H&O How do you choose between a LAG3/PD-1 combination and a CTLA-4/PD-1 combination in the frontline setting?
HT The data are very comparable. An indirect comparison between ipilimumab/nivolumab and nivolumab/relatlimab in the CheckMate-067 and RELATIVITY-047 trials, respectively, showed that the PFS, ORR, and melanoma-specific survival with the combinations were fairly similar once the baseline characteristics had been matched.6 When I have relatively equally effective combinations and one of those causes 3 times the toxicity of the other, I will generally look for reasons to use the less toxic combination. Still, some specific patient characteristics still make me use ipilimumab/nivolumab. If the patient is having pain or other symptoms and an immediate response is required, ipilimumab/nivolumab can still be a reasonable choice. A 2% to 5% increase in the response rate may be worth the toxicity if the patient is having a problem such as organ blockage that requires an immediate response. On the other hand, I choose nivolumab/relatlimab if the patient has metastases to the brain. Overall, I end up treating approximately one-third of my patients with ipilimumab/nivolumab and two-thirds with nivolumab/relatlimab.
Disclosures
Dr Tawbi has received grant or research support from Bristol Myers Squibb, Novartis, Merck, Genentech, GlaxoSmithKline, Eisai, Dragonfly Therapeutics, Regeneron, and Syntrix and has served as a paid consultant for Bristol Myers Squibb, Novartis, Merck, Regeneron, Iovance Biotherapeutics, Eisai, Medicenna Therapeutics, Pfizer, IO Biotech, Krystal Biotech, T-knife Therapeutics, Corcept Therapeutics, Strand Therapeutics, and Immunocore.
References
1. Tawbi HA, Schadendorf D, Lipson EJ, et al; RELATIVITY-047 Investigators. RELATIVITY-047 Investigators. Relatlimab and nivolumab versus nivolumab in untreated advanced melanoma. N Engl J Med. 2022;386(1):24-34.
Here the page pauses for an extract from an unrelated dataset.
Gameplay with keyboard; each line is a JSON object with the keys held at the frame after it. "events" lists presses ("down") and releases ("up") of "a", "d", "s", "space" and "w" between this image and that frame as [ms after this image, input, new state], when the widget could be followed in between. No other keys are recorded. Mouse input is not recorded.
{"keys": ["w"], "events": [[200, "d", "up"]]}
2. Tawbi HA, Hodi FS, Lipson EJ, et al. Three-year overall survival with nivolumab plus relatlimab in advanced melanoma from RELATIVITY-047. J Clin Oncol. 2025;43(13):1546-1552.
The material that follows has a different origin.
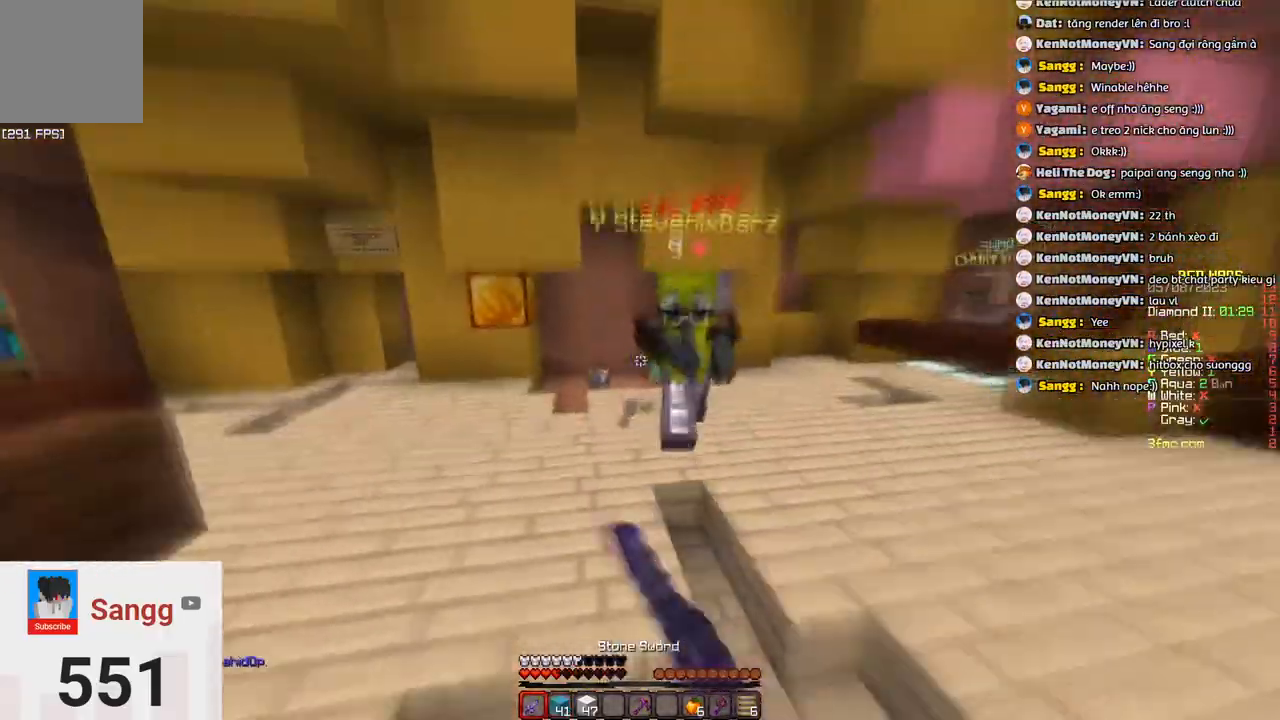
{"keys": ["w"], "events": []}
3. Amaria RN, Postow M, Burton EM, et al. Neoadjuvant relatlimab and nivolumab in resectable melanoma. Nature. 2022;611(7934):155-160.
4. Hamid O, Lewis KD, Weise A, et al. Phase I study of fianlimab, a human lymphocyte activation gene-3 (LAG-3) monoclonal antibody, in combination with cemiplimab in advanced melanoma. J Clin Oncol. 2024;42(24):2928-2938.
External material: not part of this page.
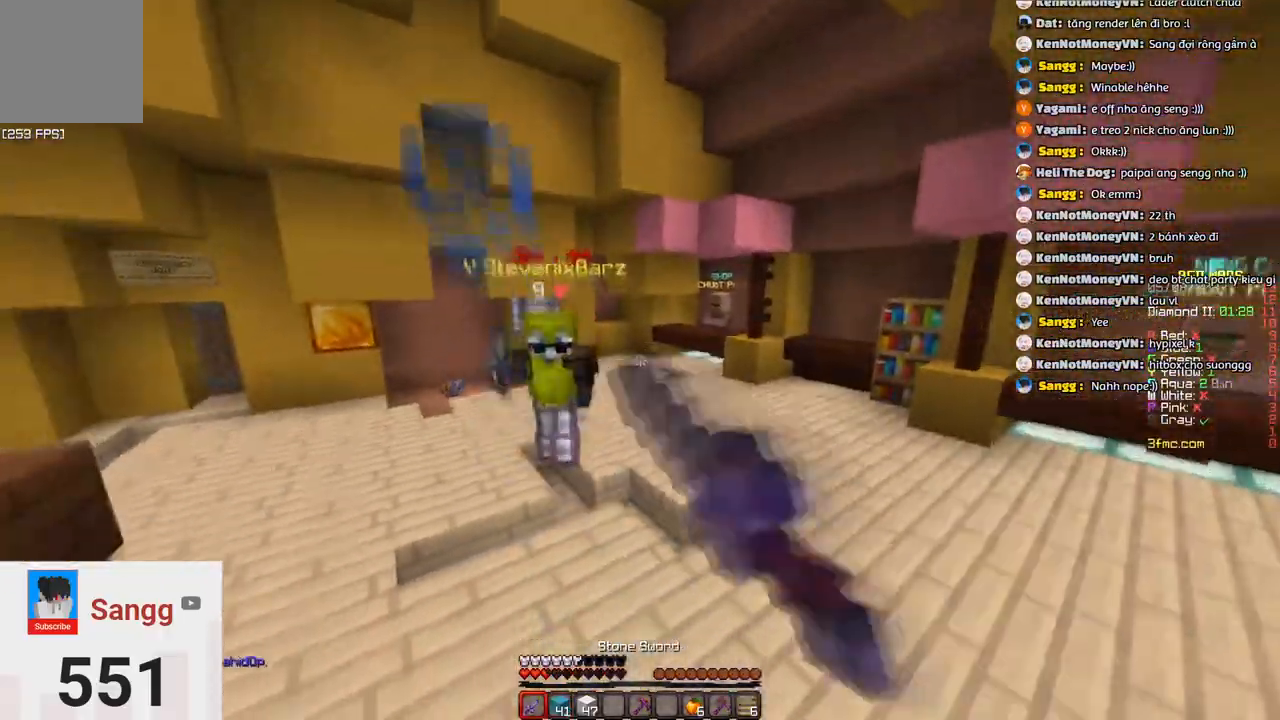
{"keys": ["w"], "events": []}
5. Ascierto PA, Dummer R, Gaudy-Marqueste C, et al. Efficacy and safety of triplet nivolumab, relatlimab, and ipilimumab (NIVO + RELA + IPI) in advanced melanoma: results from RELATIVITY-048 [ASCO abstract 9504]. J Clin Oncol. 2024;42(16)(suppl).
6. Long GV, Lipson EJ, Hodi FS, et al. First-line nivolumab plus relatlimab versus nivolumab plus ipilimumab in advanced melanoma: an indirect treatment comparison using RELATIVITY-047 and CheckMate 067 trial data. J Clin Oncol. 2024;42(33):3926-3934.